Data for the task START

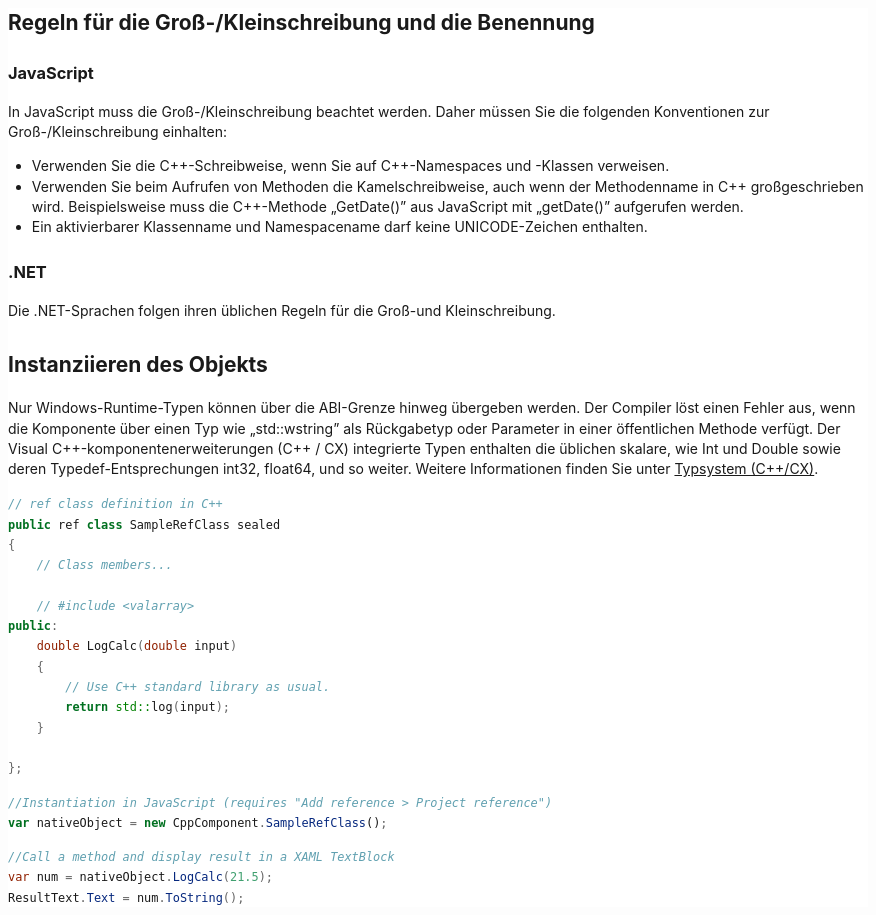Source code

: ## <a name="casing-and-naming-rules"></a>Regeln für die Groß-/Kleinschreibung und die Benennung

### <a name="javascript"></a>JavaScript
In JavaScript muss die Groß-/Kleinschreibung beachtet werden. Daher müssen Sie die folgenden Konventionen zur Groß-/Kleinschreibung einhalten:

-   Verwenden Sie die C++-Schreibweise, wenn Sie auf C++-Namespaces und -Klassen verweisen.
-   Verwenden Sie beim Aufrufen von Methoden die Kamelschreibweise, auch wenn der Methodenname in C++ großgeschrieben wird. Beispielsweise muss die C++-Methode „GetDate()” aus JavaScript mit „getDate()” aufgerufen werden.
-   Ein aktivierbarer Klassenname und Namespacename darf keine UNICODE-Zeichen enthalten.

### <a name="net"></a>.NET
Die .NET-Sprachen folgen ihren üblichen Regeln für die Groß-und Kleinschreibung.

## <a name="instantiating-the-object"></a>Instanziieren des Objekts
Nur Windows-Runtime-Typen können über die ABI-Grenze hinweg übergeben werden. Der Compiler löst einen Fehler aus, wenn die Komponente über einen Typ wie „std::wstring” als Rückgabetyp oder Parameter in einer öffentlichen Methode verfügt. Der Visual C++-komponentenerweiterungen (C++ / CX) integrierte Typen enthalten die üblichen skalare, wie Int und Double sowie deren Typedef-Entsprechungen int32, float64, und so weiter. Weitere Informationen finden Sie unter [Typsystem (C++/CX)](https://msdn.microsoft.com/library/windows/apps/hh755822.aspx).

```cpp
// ref class definition in C++
public ref class SampleRefClass sealed
{
    // Class members...

    // #include <valarray>
public:
    double LogCalc(double input)
    {
        // Use C++ standard library as usual.
        return std::log(input);
    }

};
```

```javascript
//Instantiation in JavaScript (requires "Add reference > Project reference")
var nativeObject = new CppComponent.SampleRefClass();
```

```csharp
//Call a method and display result in a XAML TextBlock
var num = nativeObject.LogCalc(21.5);
ResultText.Text = num.ToString();
```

Data for the task END

Reproduce the data exactly as it appears above. Pictures are to be left out.

**Answer to this task:**
Source code

: ## <a name="casing-and-naming-rules"></a>Regeln für die Groß-/Kleinschreibung und die Benennung

### <a name="javascript"></a>JavaScript
In JavaScript muss die Groß-/Kleinschreibung beachtet werden. Daher müssen Sie die folgenden Konventionen zur Groß-/Kleinschreibung einhalten:

-   Verwenden Sie die C++-Schreibweise, wenn Sie auf C++-Namespaces und -Klassen verweisen.
-   Verwenden Sie beim Aufrufen von Methoden die Kamelschreibweise, auch wenn der Methodenname in C++ großgeschrieben wird. Beispielsweise muss die C++-Methode „GetDate()” aus JavaScript mit „getDate()” aufgerufen werden.
-   Ein aktivierbarer Klassenname und Namespacename darf keine UNICODE-Zeichen enthalten.

### <a name="net"></a>.NET
Die .NET-Sprachen folgen ihren üblichen Regeln für die Groß-und Kleinschreibung.

## <a name="instantiating-the-object"></a>Instanziieren des Objekts
Nur Windows-Runtime-Typen können über die ABI-Grenze hinweg übergeben werden. Der Compiler löst einen Fehler aus, wenn die Komponente über einen Typ wie „std::wstring” als Rückgabetyp oder Parameter in einer öffentlichen Methode verfügt. Der Visual C++-komponentenerweiterungen (C++ / CX) integrierte Typen enthalten die üblichen skalare, wie Int und Double sowie deren Typedef-Entsprechungen int32, float64, und so weiter. Weitere Informationen finden Sie unter [Typsystem (C++/CX)](https://msdn.microsoft.com/library/windows/apps/hh755822.aspx).

```cpp
// ref class definition in C++
public ref class SampleRefClass sealed
{
    // Class members...

    // #include <valarray>
public:
    double LogCalc(double input)
    {
        // Use C++ standard library as usual.
        return std::log(input);
    }

};
```

```javascript
//Instantiation in JavaScript (requires "Add reference > Project reference")
var nativeObject = new CppComponent.SampleRefClass();
```

```csharp
//Call a method and display result in a XAML TextBlock
var num = nativeObject.LogCalc(21.5);
ResultText.Text = num.ToString();
```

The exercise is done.